Background: Limbic-predominant age-related TDP-43 encephalopathy (LATE) is a neuropathologically-defined disease, and it is frequently comorbid with Alzheimer's disease neuropathological change (ADNC). However, the neurological syndrome associated with LATE neuropathological change (LATE-NC) is not defined. We propose a set of clinical criteria for a limbic-predominant amnestic neurodegenerative syndrome (LANS) that is highly associated with LATE-NC. These criteria assess degree of certainty (highest, high, moderate, low) based on features that are measurable in vivo, including older age at evaluation, a mild clinical syndrome, impaired semantic knowledge, disproportionate hippocampal atrophy, limbic hypometabolism, absence of neocortical degeneration patterns and low likelihood of neocortical tau. We operationalized these criteria using two large datasets with clinical and pathologic outcomes.

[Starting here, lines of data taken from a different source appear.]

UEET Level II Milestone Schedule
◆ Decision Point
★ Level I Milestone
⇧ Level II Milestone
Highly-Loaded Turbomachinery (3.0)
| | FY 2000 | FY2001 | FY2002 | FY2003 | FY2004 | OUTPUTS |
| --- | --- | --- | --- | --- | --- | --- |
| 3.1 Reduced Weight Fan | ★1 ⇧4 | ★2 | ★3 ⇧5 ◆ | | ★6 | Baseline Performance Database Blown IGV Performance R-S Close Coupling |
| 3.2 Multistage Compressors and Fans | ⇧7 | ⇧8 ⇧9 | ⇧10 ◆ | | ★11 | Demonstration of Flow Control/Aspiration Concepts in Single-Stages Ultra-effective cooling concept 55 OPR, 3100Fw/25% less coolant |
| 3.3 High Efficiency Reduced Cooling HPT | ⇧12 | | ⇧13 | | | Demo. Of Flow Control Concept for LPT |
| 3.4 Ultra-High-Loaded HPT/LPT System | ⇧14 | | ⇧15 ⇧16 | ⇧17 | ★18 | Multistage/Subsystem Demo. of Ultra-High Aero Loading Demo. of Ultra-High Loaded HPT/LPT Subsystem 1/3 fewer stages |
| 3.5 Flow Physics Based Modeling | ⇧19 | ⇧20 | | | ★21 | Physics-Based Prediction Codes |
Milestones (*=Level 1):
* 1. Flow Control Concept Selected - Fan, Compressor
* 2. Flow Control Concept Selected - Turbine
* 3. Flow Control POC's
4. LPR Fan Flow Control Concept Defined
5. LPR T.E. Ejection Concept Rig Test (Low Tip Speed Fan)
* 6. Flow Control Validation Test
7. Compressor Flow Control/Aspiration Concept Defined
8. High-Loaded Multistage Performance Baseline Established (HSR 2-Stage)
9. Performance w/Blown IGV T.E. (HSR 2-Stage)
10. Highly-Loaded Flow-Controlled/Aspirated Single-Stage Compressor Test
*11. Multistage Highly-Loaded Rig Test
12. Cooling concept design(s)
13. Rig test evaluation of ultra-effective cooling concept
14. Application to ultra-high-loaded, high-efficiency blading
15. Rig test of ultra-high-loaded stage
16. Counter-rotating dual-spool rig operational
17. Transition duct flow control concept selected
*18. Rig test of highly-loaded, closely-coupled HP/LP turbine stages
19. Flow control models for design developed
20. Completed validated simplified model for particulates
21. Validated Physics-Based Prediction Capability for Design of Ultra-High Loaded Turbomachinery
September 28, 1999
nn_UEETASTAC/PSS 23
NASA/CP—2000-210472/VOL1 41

Method: We screened autopsied patients from Mayo Clinic and ADNI cohorts and applied the LANS criteria to those with an antemortem predominant amnestic syndrome (Mayo, n = 165; ADNI, n = 53). We compared frequencies of neuropathological diagnoses across LANS likelihoods, compared longitudinal CDR-SB trajectories across LANS likelihoods, and stratified ADNC/LATE-NC patients according to their LANS likelihood and compared their longitudinal CDR-SB trajectories to those with ADNC or LATE-NC.

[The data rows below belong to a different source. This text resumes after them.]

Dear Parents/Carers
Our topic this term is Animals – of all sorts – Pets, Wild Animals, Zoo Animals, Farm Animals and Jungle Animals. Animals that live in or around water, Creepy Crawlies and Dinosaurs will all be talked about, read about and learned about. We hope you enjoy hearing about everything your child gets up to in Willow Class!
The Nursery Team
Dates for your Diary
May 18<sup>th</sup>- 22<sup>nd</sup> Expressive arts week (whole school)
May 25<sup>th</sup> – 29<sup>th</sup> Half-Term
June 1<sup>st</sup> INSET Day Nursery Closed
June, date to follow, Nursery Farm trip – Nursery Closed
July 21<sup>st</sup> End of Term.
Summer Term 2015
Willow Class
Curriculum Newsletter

Result: ADNC, ADNC/LATE-NC and LATE-NC accounted for 35%, 37% and 4% of cases in the Mayo cohort, respectively, and 30%, 22%, and 9% of cases in the ADNI cohort, respectively (Fig. 1). ADNC cases had the lowest LANS likelihoods, LATE-NC patients had the highest likelihoods, and ADNC/LATE-NC patients had intermediate likelihoods. Patients with high LANS likelihoods had a milder and slower clinical course and more severe temporo-limbic degeneration compared to those with low likelihoods (Fig. 2). ADNC/LATE-NC patients with higher likelihoods had more temporo-limbic degeneration and a slower rate of cognitive decline, and those with lower likelihoods had more lateral temporo-parietal degeneration and a faster rate of cognitive decline (Fig. 3).

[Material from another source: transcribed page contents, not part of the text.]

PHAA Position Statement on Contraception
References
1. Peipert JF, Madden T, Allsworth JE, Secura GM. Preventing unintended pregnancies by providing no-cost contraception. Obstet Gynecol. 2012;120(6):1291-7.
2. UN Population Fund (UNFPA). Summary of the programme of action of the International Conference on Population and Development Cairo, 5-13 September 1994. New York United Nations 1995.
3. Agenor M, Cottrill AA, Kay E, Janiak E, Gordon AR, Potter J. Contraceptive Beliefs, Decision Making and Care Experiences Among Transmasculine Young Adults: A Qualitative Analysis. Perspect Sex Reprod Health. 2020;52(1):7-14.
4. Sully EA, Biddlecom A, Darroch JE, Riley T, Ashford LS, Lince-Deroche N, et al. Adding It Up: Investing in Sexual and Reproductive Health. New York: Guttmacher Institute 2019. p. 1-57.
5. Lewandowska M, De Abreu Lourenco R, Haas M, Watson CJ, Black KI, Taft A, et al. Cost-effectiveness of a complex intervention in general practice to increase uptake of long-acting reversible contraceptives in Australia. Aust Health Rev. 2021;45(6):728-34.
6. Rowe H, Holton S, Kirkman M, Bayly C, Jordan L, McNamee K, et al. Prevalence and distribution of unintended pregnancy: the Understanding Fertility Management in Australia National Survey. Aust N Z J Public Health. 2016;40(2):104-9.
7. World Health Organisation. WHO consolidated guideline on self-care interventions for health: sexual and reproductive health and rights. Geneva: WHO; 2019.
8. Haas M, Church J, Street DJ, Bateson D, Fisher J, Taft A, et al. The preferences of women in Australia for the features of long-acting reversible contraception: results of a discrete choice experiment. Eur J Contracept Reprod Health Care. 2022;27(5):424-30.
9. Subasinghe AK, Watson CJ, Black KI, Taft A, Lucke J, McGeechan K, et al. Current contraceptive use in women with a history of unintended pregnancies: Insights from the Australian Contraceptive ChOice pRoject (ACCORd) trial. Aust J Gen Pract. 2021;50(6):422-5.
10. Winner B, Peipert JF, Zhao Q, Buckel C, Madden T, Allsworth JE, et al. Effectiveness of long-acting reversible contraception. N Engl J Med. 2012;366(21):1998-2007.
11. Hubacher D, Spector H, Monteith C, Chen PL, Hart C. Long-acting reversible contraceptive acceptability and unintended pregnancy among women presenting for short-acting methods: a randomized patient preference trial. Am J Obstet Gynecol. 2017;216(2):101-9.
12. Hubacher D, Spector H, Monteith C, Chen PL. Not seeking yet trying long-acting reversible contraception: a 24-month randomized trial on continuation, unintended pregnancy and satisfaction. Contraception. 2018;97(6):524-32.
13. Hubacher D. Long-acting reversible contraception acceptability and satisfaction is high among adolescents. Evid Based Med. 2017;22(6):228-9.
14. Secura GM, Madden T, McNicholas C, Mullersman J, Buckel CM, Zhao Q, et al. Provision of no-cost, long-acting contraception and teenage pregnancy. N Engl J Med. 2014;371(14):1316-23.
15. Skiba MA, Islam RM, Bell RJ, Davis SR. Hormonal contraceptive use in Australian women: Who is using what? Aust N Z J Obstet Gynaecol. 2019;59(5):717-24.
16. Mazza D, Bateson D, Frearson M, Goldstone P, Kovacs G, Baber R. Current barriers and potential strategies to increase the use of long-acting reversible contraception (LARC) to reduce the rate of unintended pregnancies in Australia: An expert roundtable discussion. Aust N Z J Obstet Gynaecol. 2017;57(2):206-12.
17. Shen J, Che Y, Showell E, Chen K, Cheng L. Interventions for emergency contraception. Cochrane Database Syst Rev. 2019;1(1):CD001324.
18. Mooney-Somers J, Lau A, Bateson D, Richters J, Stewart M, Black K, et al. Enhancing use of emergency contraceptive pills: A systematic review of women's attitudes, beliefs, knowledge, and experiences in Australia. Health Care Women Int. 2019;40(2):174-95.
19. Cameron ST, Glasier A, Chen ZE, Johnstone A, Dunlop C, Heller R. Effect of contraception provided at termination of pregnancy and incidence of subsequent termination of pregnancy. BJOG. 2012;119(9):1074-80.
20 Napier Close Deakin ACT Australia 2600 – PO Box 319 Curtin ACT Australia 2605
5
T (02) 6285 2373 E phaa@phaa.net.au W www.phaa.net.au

Conclusion: The implementation of LANS criteria has implications for disambiguating the different driving etiologies of progressive amnestic presentations in older age to guide prognosis, treatment, and clinical trial design and enrollment. The development of in vivo biomarkers specific to TDP-43 pathology are needed to further refine molecular associations between LANS and LATE-NC and precise antemortem diagnoses of LATE.